Justin Sun has publicly broken with World Liberty Financial (WLFI), accusing the project of extracting illegitimate fees and mishandling user funds following a controversial DeFi transaction. Once a major backer, Sun now describes himself as the project’s “first and single largest victim,” pointing to governance concerns and past actions taken against his holdings.

“Every action taken by the WLFI team to extract fees from users and to treat the crypto community as a personal ATM is illegitimate,” Sun wrote.

His criticism follows a sharp decline in WLFI’s token price, which is trading around $0.079 after losing 18% over the past week. The dispute marks a high-profile fallout between a major crypto figure and a project previously tied to political branding and retail investor interest.

What Happened in the $75 Million DeFi Loan?

The backlash centers on WLFI’s decision to deposit 5 billion WLFI tokens as collateral on the DeFi lending platform Dolomite and borrow approximately $75 million in stablecoins. The transaction quickly dominated the protocol, accounting for a majority of its roughly $794 million in total supply liquidity.

At its peak, a key stablecoin pool reached 100% utilization, effectively locking ordinary depositors out of their funds. While utilization later eased to around 82%, with $158 million borrowed against $193 million supplied, the incident exposed liquidity concentration risks within the platform.

To support the transaction, Dolomite raised its WLFI supply cap to 5.1 billion tokens.
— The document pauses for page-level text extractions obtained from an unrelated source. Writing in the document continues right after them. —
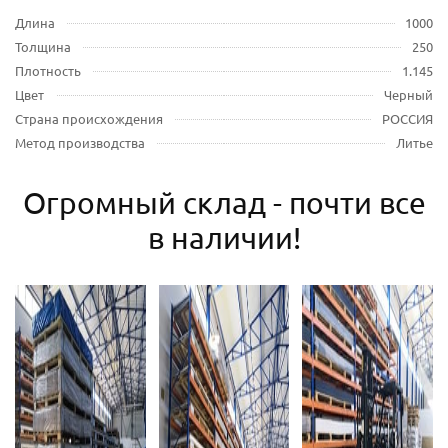
Длина
1000
Толщина
250
Плотность
1.145
Цвет
Черный
Страна происхождения
РОССИЯ
Метод производства
Литье
Огромный склад - почти все
в наличии!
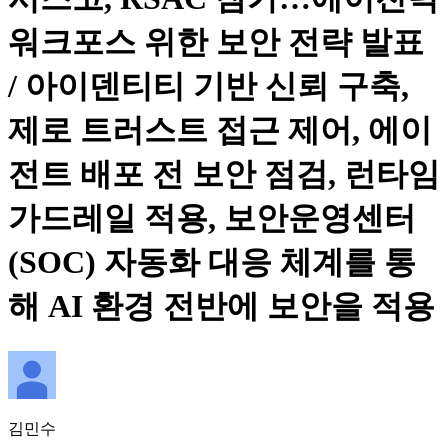
워크포스 위한 보안 전략 발표
/ 아이덴티티 기반 신뢰 구축,
제로 트러스트 접근 제어, 에이
전트 배포 전 보안 점검, 런타임
가드레일 적용, 보안운영센터
(SOC) 자동화 대응 체계를 통
해 AI 환경 전반에 보안을 적용
김민수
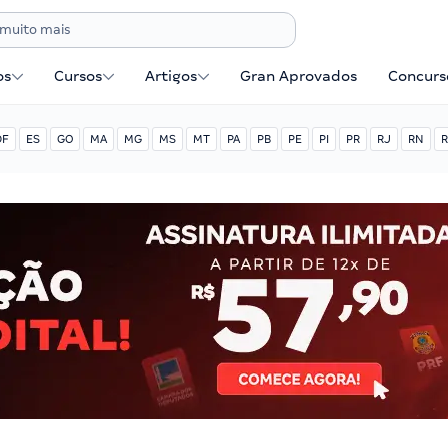
os
Cursos
Artigos
Gran Aprovados
Concurse
DF
ES
GO
MA
MG
MS
MT
PA
PB
PE
PI
PR
RJ
RN
R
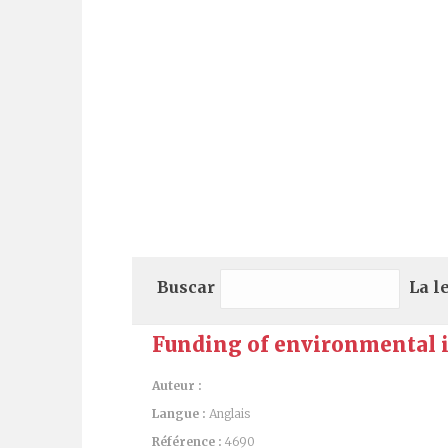
Buscar
La l
Funding of environmental i
Auteur :
Langue :
Anglais
Référence :
4690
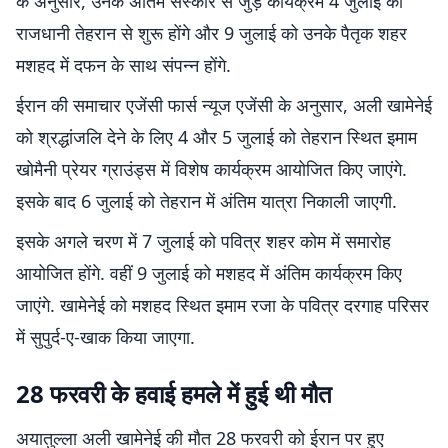
के अनुसार, उनके अंतिम संस्कार से जुड़े कार्यक्रम 4 जुलाई को
राजधानी तेहरान से शुरू होंगे और 9 जुलाई को उनके पैतृक शहर
मशहद में दफन के साथ संपन्न होंगे.
ईरान की समाचार एजेंसी फार्स न्यूज एजेंसी के अनुसार, अली खामेनेई
को श्रद्धांजलि देने के लिए 4 और 5 जुलाई को तेहरान स्थित इमाम
खोमैनी प्रेयर ग्राउंड्स में विशेष कार्यक्रम आयोजित किए जाएंगे.
इसके बाद 6 जुलाई को तेहरान में अंतिम यात्रा निकाली जाएगी.
इसके अगले चरण में 7 जुलाई को पवित्र शहर कोम में समारोह
आयोजित होंगे. वहीं 9 जुलाई को मशहद में अंतिम कार्यक्रम किए
जाएंगे. खामेनेई को मशहद स्थित इमाम रजा के पवित्र दरगाह परिसर
में सुपुर्द-ए-खाक किया जाएगा.
28 फरवरी के हवाई हमले में हुई थी मौत
अयातुल्ला अली खामेनेई की मौत 28 फरवरी को ईरान पर हुए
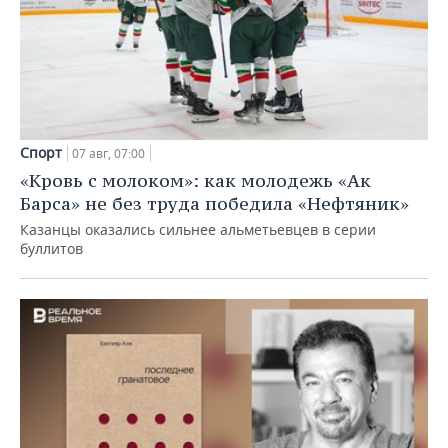
Спорт
07 авг, 07:00
«Кровь с молоком»: как молодежь «Ак
Барса» не без труда победила «Нефтяник»
Казанцы оказались сильнее альметьевцев в серии
буллитов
The scale of the position, combined with overlapping roles between WLFI and Dolomite leadership, has drawn scrutiny from onchain analysts.

Investor Takeaway

Large, concentrated DeFi positions can disrupt liquidity for smaller users. When a single borrower dominates a lending pool, utilization spikes can effectively lock access to funds, exposing structural risks in protocol design.

How Did Governance and Wallet Freezes Escalate the Conflict?

The dispute also traces back to WLFI’s decision in 2025 to freeze Sun’s wallet, locking him out of 595 million tokens valued at roughly $107 million at the time. The project said the action was part of a broader blacklist targeting wallets linked to phishing attacks and compromised channels.

Sun disputes that explanation, framing the freeze as a violation of investor rights and a turning point in his relationship with the project.

“I am the first and single largest victim,” he said, adding that the blacklist “violates basic investor rights and blockchain principles of fairness.”

He also challenged the legitimacy of governance decisions used to justify the freeze, alleging that voting processes lacked transparency and that outcomes were predetermined.

“These actions have nothing to do with me. They have nothing to do with the investors who believed the promises this project made,” Sun said. “We oppose every one of these actions in the strongest possible terms.”

Investor Takeaway

Governance credibility remains a core risk in DeFi. Token-holder votes and blacklist controls can directly impact ownership rights, especially when transparency and process integrity are questioned.

What Does This Mean for WLFI and the Broader Market?

The fallout highlights the fragility of projects that combine political branding, retail participation, and complex DeFi strategies. Losing a high-profile backer adds pressure at a time when token performance is already under strain.

At the same time, Sun’s comments carefully separate his criticism of WLFI’s operators from broader political affiliations, focusing instead on project-level decisions and governance practices.